This was a really interesting read. I'd highly recommend it for anybody who's setting up (or currently maintains) a pre-commit workflow for their developers.
I want to add one other note: in any large organization, some developers will use tools in ways nobody can predict. This includes Git. Don't try to force any particular workflow, including mandatory or automatically-enabled hooks.
Instead, put what you want in an optional pre-push hook and also put it into an early CI/CD step for your pull request checker. You'll get the same end result but your fussiest developers will be happier.
I can second that. If there are multiple commits: https://github.com/tummychow/git-absorb is handy to add formatting changes into the right commit after commits already happened.
Why not take the best of both worlds? Use pre-commit hooks for client-side validation, and run the same checks in CI as well. I’ve been using this setup for years without any issues.
One key requirement in my setup is that every hook is hermetic and idempotent. I don’t use Rust in production, so I can’t comment on it in depth, but for most other languages—from clang-format to swift-format—I always download precompiled binaries from trusted sources (for example, the team’s S3 storage). This ensures that the tools run in a controlled environment and consistently produce the same results.
There's a weird thing happening on my current project. Sometimes I merge main into my branch and it fails. What fails is the pre-commit hook on the merge commit. Changes in main fail the linting checks in the pre-commit hook. But they still ended up in main, somehow. So the checks on the PR are apparently not as strict as the checks on the pre-commit hook. As a result, many developers have gotten used to committing with `--no-verify`, at which point, what is even the point of a pre-commit hook?
And sometimes I just want to commit work in progress so I can more easily backtrack my changes. These checks are better on pre-push, and definitely should be on the PR pipeline, otherwise they can and will be skipped.
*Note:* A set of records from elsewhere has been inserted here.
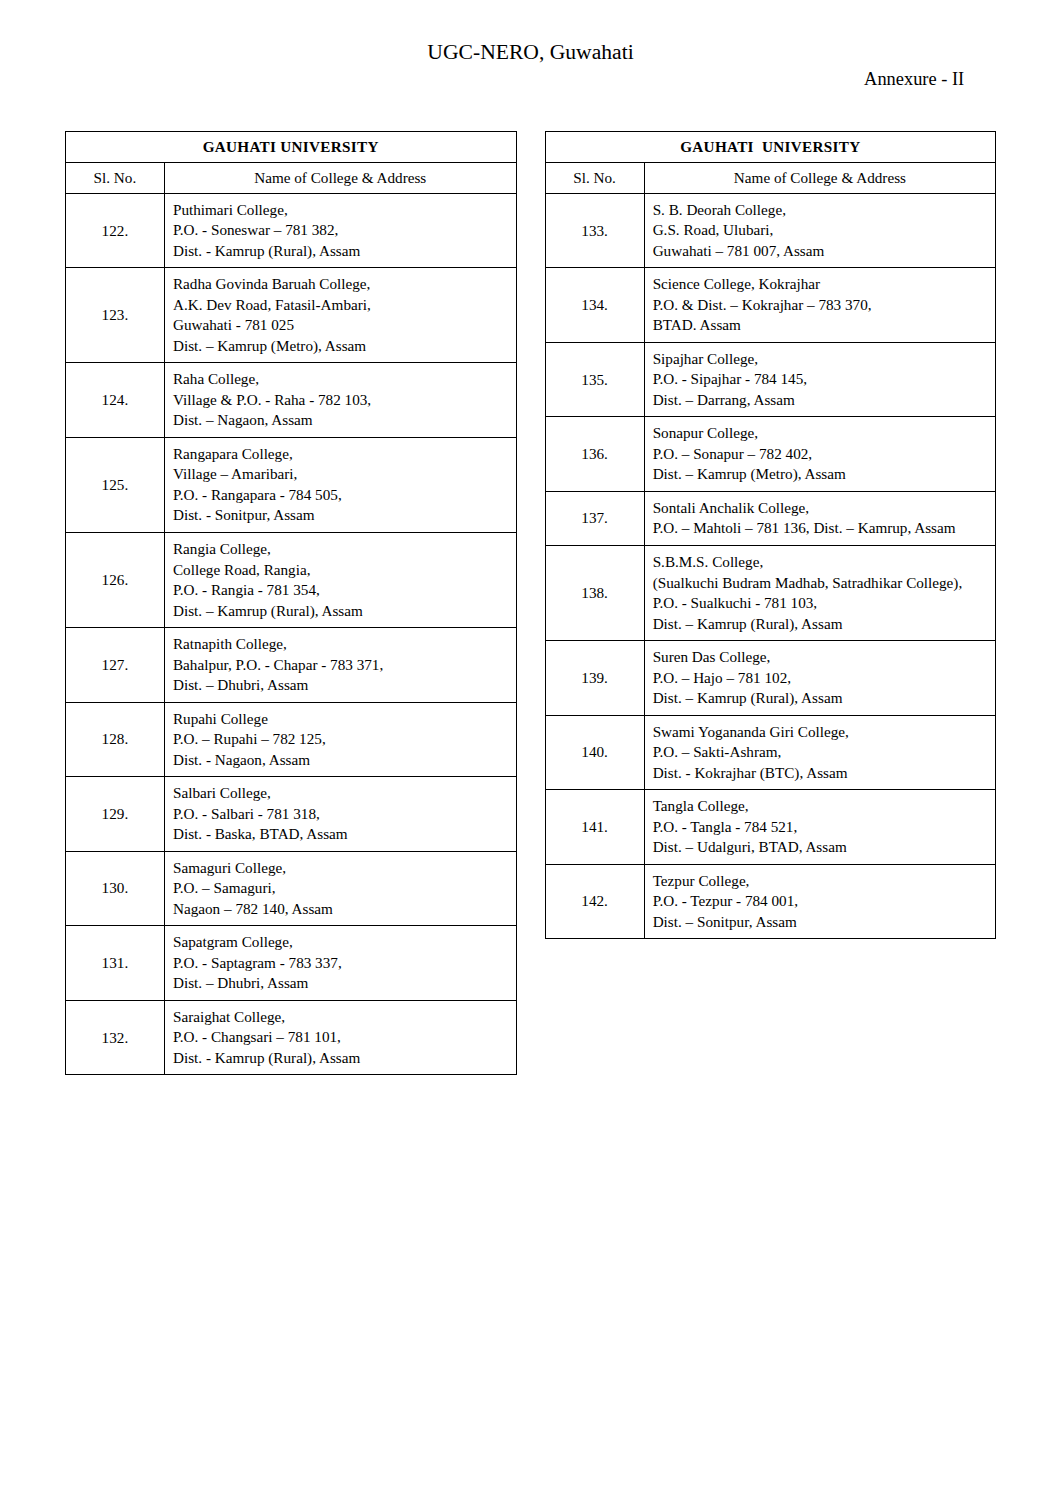UGC-NERO, Guwahati
Annexure - II
GAUHATI UNIVERSITY
| Sl. No. | Name of College & Address |
| --- | --- |
| 122. | Puthimari College, P.O. - Soneswar – 781 382, Dist. - Kamrup (Rural), Assam |
| 123. | Radha Govinda Baruah College, A.K. Dev Road, Fatasil-Ambari, Guwahati - 781 025 Dist. – Kamrup (Metro), Assam |
| 124. | Raha College, Village & P.O. - Raha - 782 103, Dist. – Nagaon, Assam |
| 125. | Rangapara College, Village – Amaribari, P.O. - Rangapara - 784 505, Dist. - Sonitpur, Assam |
| 126. | Rangia College, College Road, Rangia, P.O. - Rangia - 781 354, Dist. – Kamrup (Rural), Assam |
| 127. | Ratnapith College, Bahalpur, P.O. - Chapar - 783 371, Dist. – Dhubri, Assam |
| 128. | Rupahi College P.O. – Rupahi – 782 125, Dist. - Nagaon, Assam |
| 129. | Salbari College, P.O. - Salbari - 781 318, Dist. - Baska, BTAD, Assam |
| 130. | Samaguri College, P.O. – Samaguri, Nagaon – 782 140, Assam |
| 131. | Sapatgram College, P.O. - Saptagram - 783 337, Dist. – Dhubri, Assam |
| 132. | Saraighat College, P.O. - Changsari – 781 101, Dist. - Kamrup (Rural), Assam |
GAUHATI UNIVERSITY
| Sl. No. | Name of College & Address |
| --- | --- |
| 133. | S. B. Deorah College, G.S. Road, Ulubari, Guwahati – 781 007, Assam |
| 134. | Science College, Kokrajhar P.O. & Dist. – Kokrajhar – 783 370, BTAD. Assam |
| 135. | Sipajhar College, P.O. - Sipajhar - 784 145, Dist. – Darrang, Assam |
| 136. | Sonapur College, P.O. – Sonapur – 782 402, Dist. – Kamrup (Metro), Assam |
| 137. | Sontali Anchalik College, P.O. – Mahtoli – 781 136, Dist. – Kamrup, Assam |
| 138. | S.B.M.S. College, (Sualkuchi Budram Madhab, Satradhikar College), P.O. - Sualkuchi - 781 103, Dist. – Kamrup (Rural), Assam |
| 139. | Suren Das College, P.O. – Hajo – 781 102, Dist. – Kamrup (Rural), Assam |
| 140. | Swami Yogananda Giri College, P.O. – Sakti-Ashram, Dist. - Kokrajhar (BTC), Assam |
| 141. | Tangla College, P.O. - Tangla - 784 521, Dist. – Udalguri, BTAD, Assam |
| 142. | Tezpur College, P.O. - Tezpur - 784 001, Dist. – Sonitpur, Assam |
Anyway, thanks for giving me some ammo to make this case.
I'm the type of developer who always have a completely different way of working. I hate pre-commit hooks, and agree that pre-push + early step is CI is the right thing to do.
Case in point: https://www.jj-vcs.dev/
> I want to add one other note: in any large organization, some developers will use tools in ways nobody can predict. This includes Git. Don't try to force any particular workflow, including mandatory or automatically-enabled hooks.
you will save your org a lot of pain if you do force it, same as when you do force a formatting style rather than letting anyone do what they please.
You can discuss to change it if some parts don't work but consistency lowers the failures, every time.
> This includes Git. Don't try to force any particular workflow, including mandatory or automatically-enabled hooks.
And with git, you can even make anything that happens on the dev machines mandatory.
Anything you want to be mandatory needs to go into your CI. Pre-commit and pre-push hooks are just there to lower CI churn, not to guarantee anything.
(With the exception of people accidentally pushing secrets. The CI is too late for that, and a pre-push hook is a good idea.)